Contemporary British Studio Ceramics: The Grainer Collection
Mint Museum Uptown
October 1, 2010 – March 13, 2011
Drawn from the collection of Diane and Marc Grainer of suburban Washington, D.C., this exhibition is the first comprehensive survey of Contemporary British Studio Ceramics in the United States and Great Britain. Comprised of functional and sculptural objects made between the 1980s and 2009, the show features work by 100 artists either born or residing in Great Britain, including established “contemporary classics” like Lucie Rie and cutting-edge ceramicists such as Julian Stair, Kate Malone, Neil Brownsword, and Grayson Perry.
The Grainers are well-known in the United States as collectors of Studio Furniture and American craft in general, and as leaders in the craft community through their work with the American Crafts Council, the Furniture Society, the James Renwick Alliance, and the Founders’ Circle, the national support group of the Mint Museum of Craft + Design. Their extensive and virtuoso collection of contemporary British ceramics is perhaps their greatest contribution to the field. Over a 30-year period, the Grainers’ keen connoisseurship skills and tenacity led them to acquire some of the very best work.
Rooted in the materiality of clay, a hallmark of studio pottery, the ceramic art featured in the exhibition chronicles the history of Contemporary British Studio Ceramics. Whether a pot or sculpture, the properties of the raw material, from its soft malleable texture to the alchemy of slips and glazes, and its propensity to melt and harden, are at the core of the artist’s passion. The exhibition begins with a recap of the earlier 20th century masters, then moves to works that demonstrate the two different strains of influence that informed contemporary makers—from the historicism of Bernard Leach and his successors to the refugee modernism embodied by Lucie Rie.
A plethora of “honest pots” highlights the straightforward, form-following-function vessels and platters of master potters such as Richard Batterham, Clive Bowen and Bill Marshall. The show then explores the sculptural forms of Gordon Baldwin, Ken Eastman and Nicholas Rena, moving on to the figurative and narrative compositions of Christie Brown, Claire Curneen and Phil Eglin, ending with a look at the most recent intersection of ceramic art, design and social commentary.
“The most thrilling quality of Contemporary British Studio Ceramics is that the field remains free from a defining aesthetic and cannot be tied together by one common visual thread,” said Annie Carlano, Director of Craft + Design and curator of the exhibition. “There has never been a comprehensive exhibition on either side of the pond about these objects. Building on the Mint’s internationally recognized collection of historic English ceramics, this exhibition allows us to explore a wider wealth of riches and continue the story from art pottery to clay art today.”

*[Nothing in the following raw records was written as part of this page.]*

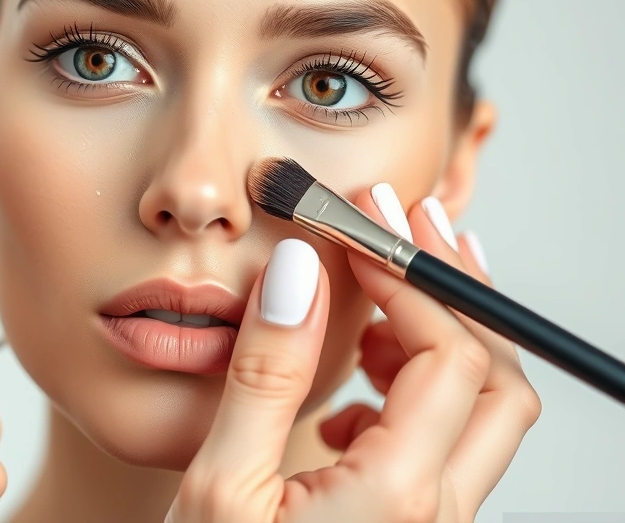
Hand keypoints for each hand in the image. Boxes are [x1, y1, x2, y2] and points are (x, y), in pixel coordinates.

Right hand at [166, 185, 540, 522]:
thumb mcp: (221, 486)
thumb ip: (267, 377)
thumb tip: (301, 272)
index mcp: (396, 496)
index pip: (446, 351)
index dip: (408, 273)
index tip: (355, 222)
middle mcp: (436, 513)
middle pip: (496, 378)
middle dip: (454, 290)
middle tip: (402, 228)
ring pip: (480, 410)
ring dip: (440, 336)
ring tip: (377, 295)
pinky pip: (446, 445)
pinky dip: (413, 388)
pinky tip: (355, 387)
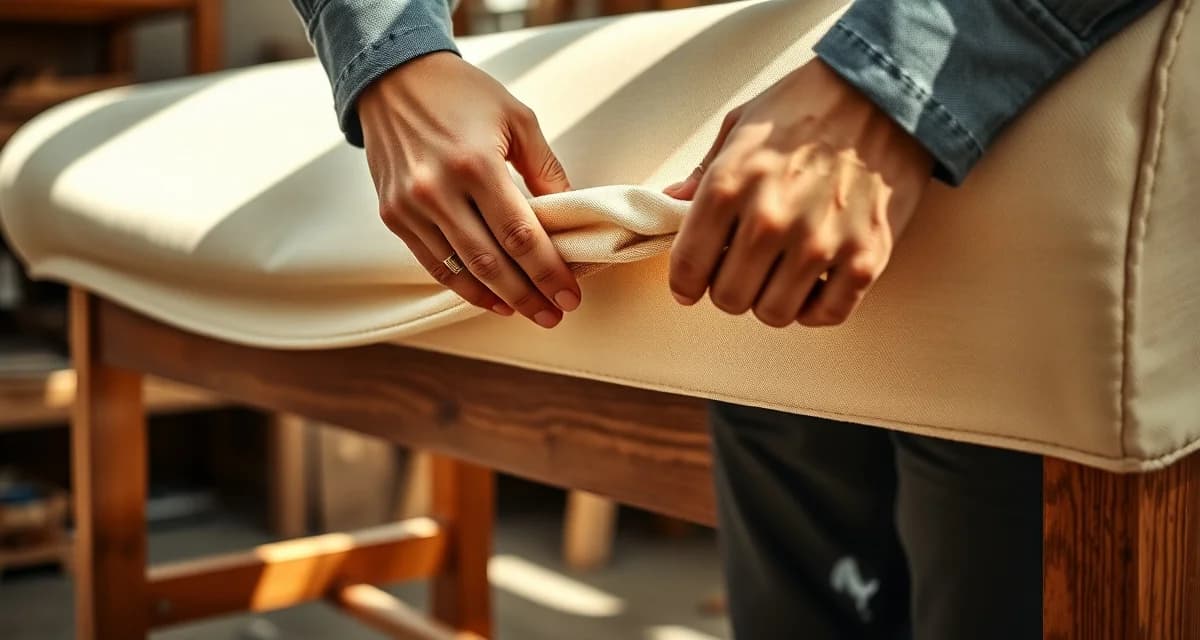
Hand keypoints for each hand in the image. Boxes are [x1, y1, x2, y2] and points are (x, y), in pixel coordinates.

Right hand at [359, 52, 580, 328]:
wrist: (393, 77)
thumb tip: (568, 218)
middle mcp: (437, 190)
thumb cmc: (463, 94)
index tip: (570, 295)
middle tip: (554, 315)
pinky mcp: (392, 214)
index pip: (519, 234)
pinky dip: (462, 285)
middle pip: (491, 262)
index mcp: (475, 164)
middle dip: (527, 295)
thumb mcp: (517, 119)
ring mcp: (410, 206)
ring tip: (527, 312)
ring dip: (497, 298)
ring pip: (460, 269)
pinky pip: (433, 262)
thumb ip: (545, 170)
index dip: (547, 271)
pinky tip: (489, 297)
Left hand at [664, 59, 931, 327]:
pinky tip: (814, 283)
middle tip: (742, 271)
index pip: (689, 267)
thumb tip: (673, 203)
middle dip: (729, 290)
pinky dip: (815, 307)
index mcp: (730, 186)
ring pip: (774, 313)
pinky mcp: (866, 256)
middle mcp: (771, 220)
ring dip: (771, 300)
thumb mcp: (740, 126)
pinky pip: (826, 314)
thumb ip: (703, 173)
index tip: (692, 286)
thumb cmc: (807, 106)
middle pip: (730, 298)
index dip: (686, 284)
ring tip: (778, 275)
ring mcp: (820, 243)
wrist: (886, 93)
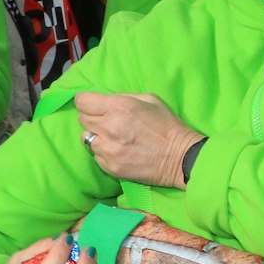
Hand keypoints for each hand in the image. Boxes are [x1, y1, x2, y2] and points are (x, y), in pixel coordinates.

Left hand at [77, 91, 201, 187]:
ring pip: (86, 138)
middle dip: (93, 117)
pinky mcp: (110, 166)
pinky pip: (95, 155)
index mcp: (119, 106)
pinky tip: (118, 150)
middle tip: (108, 120)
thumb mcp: (150, 100)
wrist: (180, 157)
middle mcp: (109, 127)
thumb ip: (124, 97)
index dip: (87, 101)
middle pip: (82, 119)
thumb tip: (105, 101)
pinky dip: (103, 152)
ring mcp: (108, 149)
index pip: (82, 101)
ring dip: (96, 136)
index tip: (93, 104)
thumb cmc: (167, 125)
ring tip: (112, 137)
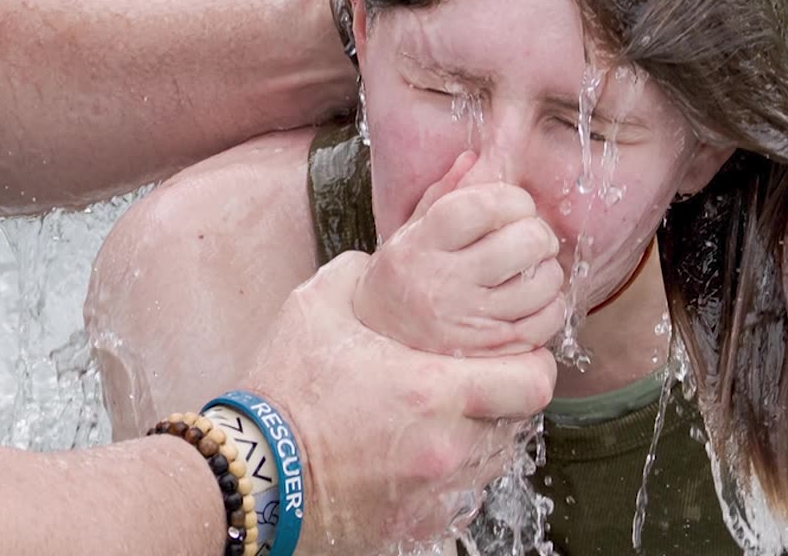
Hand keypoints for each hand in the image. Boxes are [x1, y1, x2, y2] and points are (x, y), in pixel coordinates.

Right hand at [244, 252, 556, 550]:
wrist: (253, 473)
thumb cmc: (283, 391)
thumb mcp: (312, 310)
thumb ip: (352, 274)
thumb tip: (371, 262)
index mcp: (434, 391)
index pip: (534, 382)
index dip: (532, 364)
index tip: (514, 355)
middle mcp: (448, 447)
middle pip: (519, 424)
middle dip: (502, 402)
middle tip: (472, 385)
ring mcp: (437, 493)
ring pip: (492, 463)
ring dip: (478, 439)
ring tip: (439, 420)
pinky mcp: (420, 525)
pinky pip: (461, 497)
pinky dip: (450, 476)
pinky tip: (414, 456)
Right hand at [355, 151, 565, 356]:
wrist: (378, 332)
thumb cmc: (402, 274)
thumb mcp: (411, 229)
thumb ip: (444, 194)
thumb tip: (476, 157)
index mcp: (422, 244)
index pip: (482, 207)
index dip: (512, 199)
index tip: (515, 205)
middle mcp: (443, 282)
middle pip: (523, 243)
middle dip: (537, 234)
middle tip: (527, 239)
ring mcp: (469, 320)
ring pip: (543, 282)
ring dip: (547, 270)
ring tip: (529, 270)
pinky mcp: (491, 348)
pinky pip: (547, 320)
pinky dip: (551, 306)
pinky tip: (532, 300)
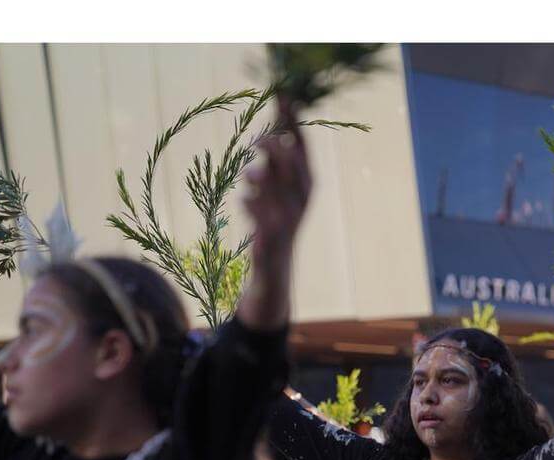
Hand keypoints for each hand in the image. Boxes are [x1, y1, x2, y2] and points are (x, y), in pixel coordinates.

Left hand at [238, 100, 311, 327]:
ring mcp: (289, 216)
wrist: (275, 271)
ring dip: (255, 175)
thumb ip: (275, 165)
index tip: (281, 93)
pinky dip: (248, 203)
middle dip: (269, 146)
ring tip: (248, 177)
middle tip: (252, 143)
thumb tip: (269, 132)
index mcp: (308, 184)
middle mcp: (302, 198)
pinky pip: (254, 207)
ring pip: (270, 181)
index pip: (301, 146)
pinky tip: (245, 206)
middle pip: (288, 159)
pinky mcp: (272, 234)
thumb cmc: (275, 225)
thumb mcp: (279, 193)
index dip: (291, 120)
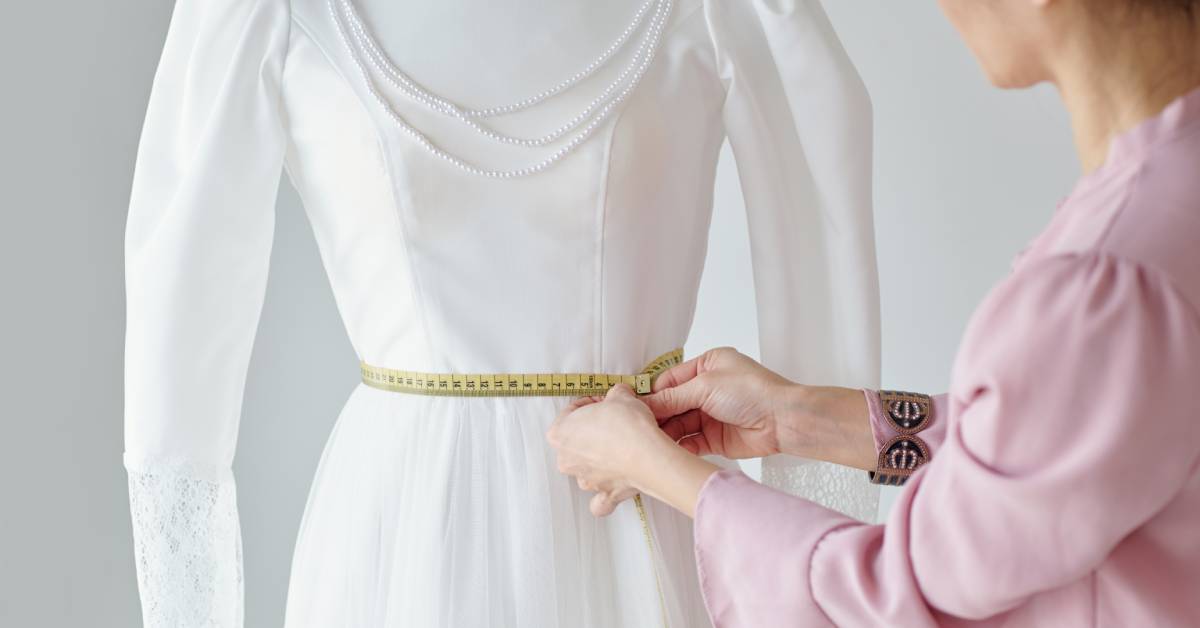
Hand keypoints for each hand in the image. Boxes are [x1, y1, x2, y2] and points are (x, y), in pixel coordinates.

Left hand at [546, 383, 675, 516]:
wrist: (647, 453)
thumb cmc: (628, 426)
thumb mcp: (620, 396)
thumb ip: (615, 394)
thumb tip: (620, 395)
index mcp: (560, 433)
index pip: (571, 413)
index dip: (590, 404)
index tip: (605, 402)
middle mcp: (567, 459)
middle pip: (575, 442)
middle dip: (592, 432)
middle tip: (614, 423)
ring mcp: (584, 479)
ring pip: (585, 468)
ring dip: (598, 460)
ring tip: (621, 447)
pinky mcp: (603, 494)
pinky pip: (599, 501)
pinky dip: (603, 495)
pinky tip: (610, 486)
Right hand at [643, 347, 793, 459]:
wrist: (783, 420)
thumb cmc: (753, 392)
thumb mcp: (706, 385)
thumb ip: (673, 397)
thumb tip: (645, 403)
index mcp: (707, 366)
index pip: (669, 380)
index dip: (652, 395)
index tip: (634, 407)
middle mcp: (707, 389)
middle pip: (672, 403)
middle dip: (658, 415)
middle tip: (638, 427)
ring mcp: (710, 414)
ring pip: (679, 424)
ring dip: (666, 433)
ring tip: (649, 441)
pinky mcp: (714, 438)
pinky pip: (690, 442)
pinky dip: (679, 447)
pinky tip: (667, 451)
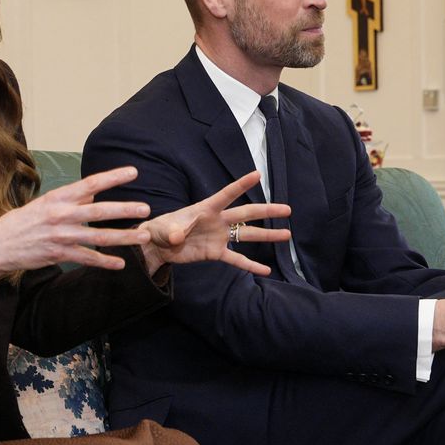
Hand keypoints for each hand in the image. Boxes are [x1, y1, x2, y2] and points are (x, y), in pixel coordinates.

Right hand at [0, 166, 154, 283]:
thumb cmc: (24, 221)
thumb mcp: (46, 203)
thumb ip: (72, 199)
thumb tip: (95, 192)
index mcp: (59, 197)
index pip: (91, 183)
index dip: (113, 177)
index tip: (134, 172)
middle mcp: (61, 214)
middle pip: (99, 210)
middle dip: (125, 210)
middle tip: (146, 209)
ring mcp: (61, 236)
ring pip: (99, 237)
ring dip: (124, 237)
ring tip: (143, 236)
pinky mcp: (59, 254)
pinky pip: (87, 258)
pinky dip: (105, 261)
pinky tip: (120, 263)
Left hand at [138, 170, 290, 275]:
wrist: (158, 246)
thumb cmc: (160, 229)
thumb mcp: (165, 228)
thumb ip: (174, 231)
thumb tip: (178, 236)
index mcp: (206, 208)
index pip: (227, 194)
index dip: (241, 185)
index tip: (257, 174)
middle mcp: (218, 221)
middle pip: (246, 214)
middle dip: (266, 211)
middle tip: (287, 209)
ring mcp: (219, 237)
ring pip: (247, 235)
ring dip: (267, 235)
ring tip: (286, 234)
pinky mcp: (216, 253)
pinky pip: (236, 259)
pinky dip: (250, 265)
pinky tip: (265, 270)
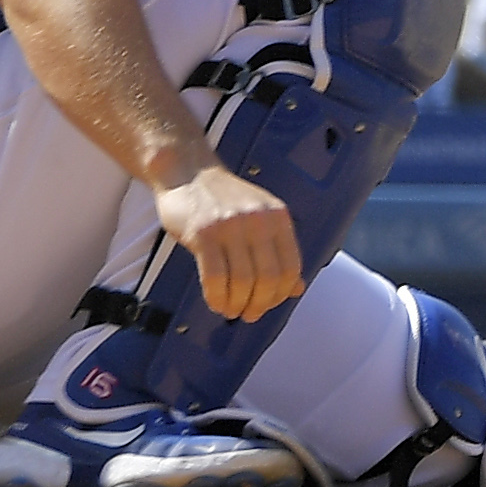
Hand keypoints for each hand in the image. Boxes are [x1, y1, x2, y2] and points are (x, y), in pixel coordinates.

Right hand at [156, 163, 303, 320]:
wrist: (189, 172)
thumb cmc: (224, 200)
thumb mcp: (261, 218)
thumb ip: (279, 251)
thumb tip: (296, 289)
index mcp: (278, 217)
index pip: (291, 267)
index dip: (281, 294)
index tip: (269, 304)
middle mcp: (259, 220)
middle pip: (268, 278)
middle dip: (259, 305)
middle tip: (249, 314)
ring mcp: (231, 226)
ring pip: (242, 282)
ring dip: (236, 305)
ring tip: (230, 310)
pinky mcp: (203, 234)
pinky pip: (214, 278)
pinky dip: (217, 298)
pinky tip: (215, 302)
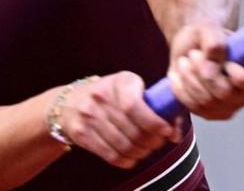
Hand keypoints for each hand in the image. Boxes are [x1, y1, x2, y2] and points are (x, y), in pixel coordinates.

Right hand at [55, 71, 181, 168]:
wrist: (68, 102)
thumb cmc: (109, 96)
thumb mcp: (130, 91)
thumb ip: (156, 108)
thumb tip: (175, 134)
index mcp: (119, 82)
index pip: (135, 106)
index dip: (154, 123)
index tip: (166, 131)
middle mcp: (101, 97)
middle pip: (133, 130)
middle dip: (151, 142)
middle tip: (157, 143)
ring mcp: (88, 115)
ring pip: (123, 145)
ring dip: (140, 153)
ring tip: (145, 151)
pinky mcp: (81, 133)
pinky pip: (110, 154)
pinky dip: (125, 160)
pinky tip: (131, 158)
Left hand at [167, 21, 243, 119]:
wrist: (189, 48)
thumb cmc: (205, 37)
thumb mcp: (208, 29)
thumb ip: (213, 43)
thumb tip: (210, 71)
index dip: (241, 75)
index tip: (225, 61)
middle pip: (226, 94)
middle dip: (202, 72)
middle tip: (194, 54)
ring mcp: (230, 106)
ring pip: (206, 102)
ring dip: (189, 78)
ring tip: (184, 61)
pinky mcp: (211, 114)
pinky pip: (194, 108)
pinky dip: (181, 90)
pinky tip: (178, 75)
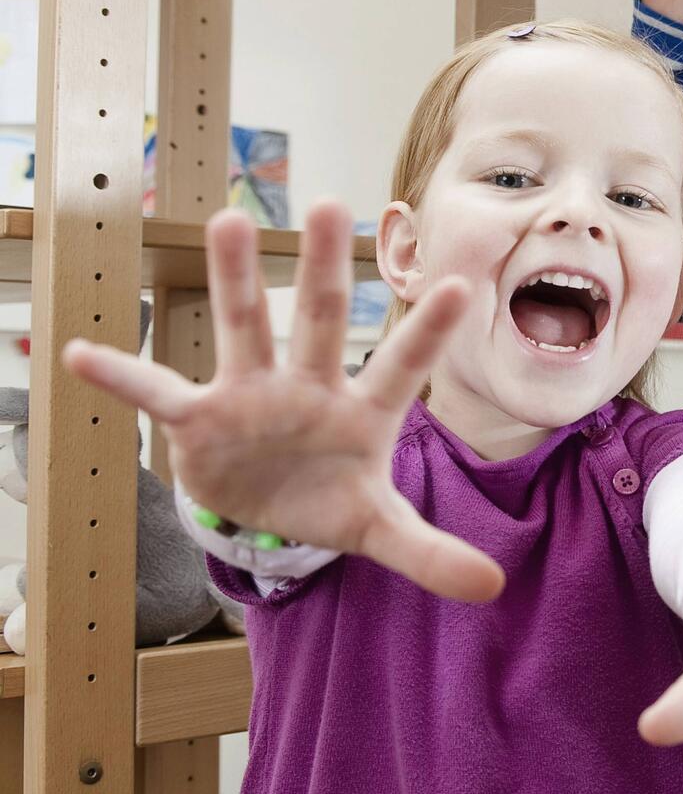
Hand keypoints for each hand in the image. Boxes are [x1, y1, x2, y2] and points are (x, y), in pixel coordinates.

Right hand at [61, 202, 503, 601]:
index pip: (401, 365)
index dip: (427, 331)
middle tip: (330, 205)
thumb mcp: (379, 530)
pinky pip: (155, 393)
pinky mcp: (199, 419)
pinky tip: (78, 354)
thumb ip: (429, 553)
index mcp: (363, 411)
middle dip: (322, 270)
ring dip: (235, 279)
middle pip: (319, 321)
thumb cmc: (333, 499)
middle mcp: (308, 388)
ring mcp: (250, 395)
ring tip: (228, 221)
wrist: (272, 510)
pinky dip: (119, 375)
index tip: (460, 283)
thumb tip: (493, 588)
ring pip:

Contemporary British Studio Ceramics: The Grainer Collection will be accompanied by the eponymous book, published by Yale University Press. Academic and lavishly illustrated, it features contributions by Tanya Harrod, Glenn Adamson and Michelle Mickey, as well as an interview with Diane and Marc Grainer. Edited by Annie Carlano, this important publication underscores the Mint Museum of Craft + Design’s commitment to scholarly excellence. The exhibition is organized by The Mint Museum and sponsored by Duke Energy.